Activist Investors Build Up Their War Chests (WSJ, earlier)
Daniel Loeb's Third Point LLC recently raised a $2.5 billion war chest that the hedge fund could deploy by year-end, people familiar with the matter said Thursday. Other activists, including Trian Fund Management LP, Pershing Square Capital Management LP and Jana Partners LLC, are also expanding the size of their coffers, people familiar with those firms said.
Amid Alibaba fever, reasons for caution in IPO market (Reuters)

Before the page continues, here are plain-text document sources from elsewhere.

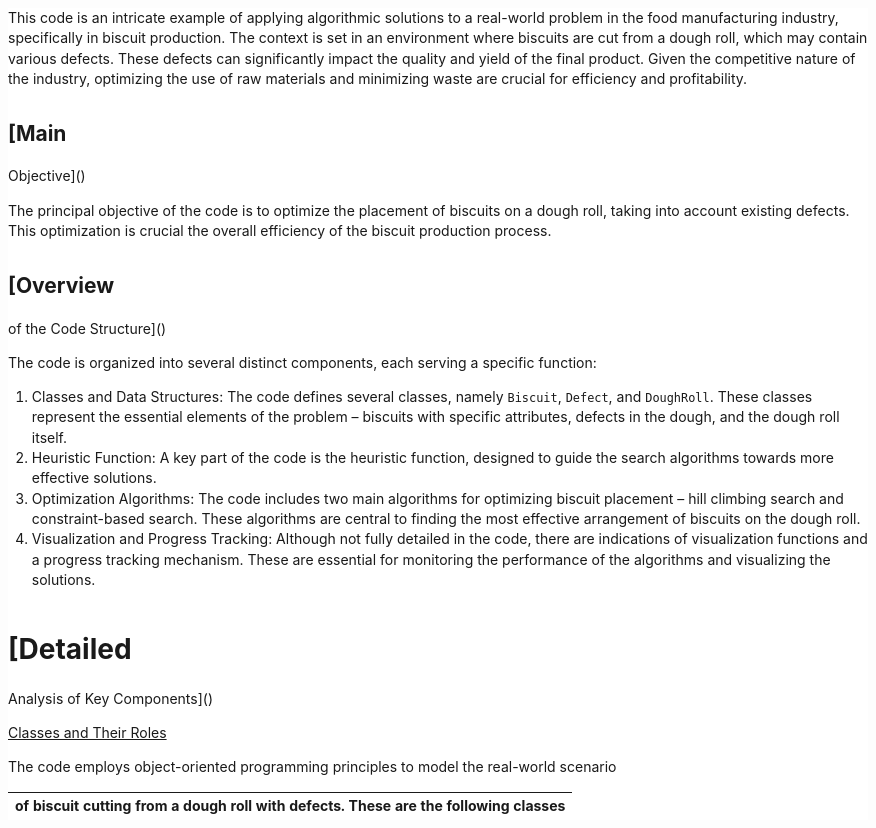 This code
is an intricate example of applying algorithmic solutions to a real-world
problem in the food manufacturing industry, specifically in biscuit production.
The context is set in an environment where biscuits are cut from a dough roll,
which may contain various defects. These defects can significantly impact the
quality and yield of the final product. Given the competitive nature of the
industry, optimizing the use of raw materials and minimizing waste are crucial
for efficiency and profitability.

## [Main

Objective]()

The
principal objective of the code is to optimize the placement of biscuits on a
dough roll, taking into account existing defects. This optimization is crucial the
overall efficiency of the biscuit production process.

## [Overview

of the Code Structure]()

The code is
organized into several distinct components, each serving a specific function:

1. Classes and Data Structures: The
   code defines several classes, namely `Biscuit`, `Defect`, and `DoughRoll`.
   These classes represent the essential elements of the problem – biscuits with
   specific attributes, defects in the dough, and the dough roll itself.
2. Heuristic Function: A key part of
   the code is the heuristic function, designed to guide the search algorithms
   towards more effective solutions.
3. Optimization Algorithms: The code
   includes two main algorithms for optimizing biscuit placement – hill climbing
   search and constraint-based search. These algorithms are central to finding the
   most effective arrangement of biscuits on the dough roll.
4. Visualization and Progress Tracking:
   Although not fully detailed in the code, there are indications of visualization
   functions and a progress tracking mechanism. These are essential for monitoring
   the performance of the algorithms and visualizing the solutions.

# [Detailed

Analysis of Key Components]()

[Classes
and Their Roles]()

The code
employs object-oriented programming principles to model the real-world scenario

| of biscuit cutting from a dough roll with defects. These are the following classes |
| :--------------------------------------------------------------------------------: |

The percentage of IPOs coming from money-losing companies has jumped to a 14-year high, according to Jay Ritter, a professor of finance and leading scholar of IPOs at the University of Florida. The mixed financial results could dim enthusiasm for some of the hot names coming later this year, including web hosting company GoDaddy, airline Virgin America, and possibly burger chain Shake Shack, which has been exploring an IPO. Roughly one-third of the 188 stocks that debuted this year are selling below their IPO price. New stocks have risen an average of 19 percent over the first three months of trading, compared with 36 percent in 2013, and 23 percent in 2012, according to research firm Dealogic in New York.
Man Busted Smuggling Drugs In D.A.R.E. Stuffed Animal: Cops (AP)
Troopers say Gregory Bolongnese, of Plattsburgh, was arrested Monday at the bus station in his hometown near the Canadian border. They say they found two grams of pot, about a half-gram of cocaine and LSD inside a stuffed lion doll wearing a D.A.R.E. shirt. D.A.R.E. stands for Drug Abuse Resistance Education, a program that aims to educate young people about staying away from drugs, gangs and violence. Bolognese was charged with criminal possession of a controlled substance and unlawful possession of marijuana. It couldn't be determined if he has a lawyer.